HIV-1 fusion processes are critically dependent on features of the CD4+ target cell. First, CD4 must be expressed on a human cell type to support infection and cell fusion, due to the requirement of an unidentified human-specific accessory fusion factor(s). Second, individual HIV-1 isolates have markedly distinct tropisms for infection of different CD4+ human cell types; some replicate in primaty macrophages but not in CD4+ T-cell lines whereas others show the opposite selectivity. The viral determinants for this tropism reside in gp120. We recently presented evidence that tropism of an HIV-1 isolate is determined primarily by fusion select-ivity of the corresponding env. A working model is that fusion selectivity is due to preferential interaction of different envs with distinct accessory fusion factors of different CD4+target cell types. We performed cell hybrid experiments, using CD4- expressing murine 3T3 cells which are nonpermissive for fusion with envs from either
HIV-1 class. Hybrids formed with HeLa cells acquired fusion permissiveness for T-cell line-tropic but not microphage-tropic envs; hybrids formed with macrophages acquired the opposite fusion selectivity. We also examined human myelocyte or monocyte/microphage cell lines; such cells can be infected by T-cell line-tropic but not microphage-tropic HIV-1 isolates, but can be rendered susceptible to microphage-tropic isolates by treatment with retinoic acid. We observed parallel changes in fusion specificity: untreated cells supported fusion with T-cell line-tropic but not microphage-tropic envs, whereas retinoic acid-treated cells acquired permissiveness for fusion with microphage-tropic envs.

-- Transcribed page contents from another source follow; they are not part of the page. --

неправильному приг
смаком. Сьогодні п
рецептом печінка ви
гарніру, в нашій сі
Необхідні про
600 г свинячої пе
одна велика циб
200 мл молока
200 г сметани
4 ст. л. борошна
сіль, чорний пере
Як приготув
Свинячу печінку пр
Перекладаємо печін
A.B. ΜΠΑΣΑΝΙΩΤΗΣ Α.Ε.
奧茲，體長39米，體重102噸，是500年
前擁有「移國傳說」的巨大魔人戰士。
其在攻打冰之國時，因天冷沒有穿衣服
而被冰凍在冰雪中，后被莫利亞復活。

Thus in the untreated cells, the infection block with the microphage-tropic isolates is at the level of fusion and can be overcome by retinoic acid. Our results support the model that HIV-1 tropism is due to the presence on different CD4+ cell types of distinct accessory factors that preferentially
mediate fusion by envs from the two HIV-1 classes. Additional findings did not support suggestions by others that CD44 or CD26 function directly in entry of microphage-tropic isolates. We are developing vaccinia-based expression cloning strategies to isolate cDNAs encoding the accessory fusion factors.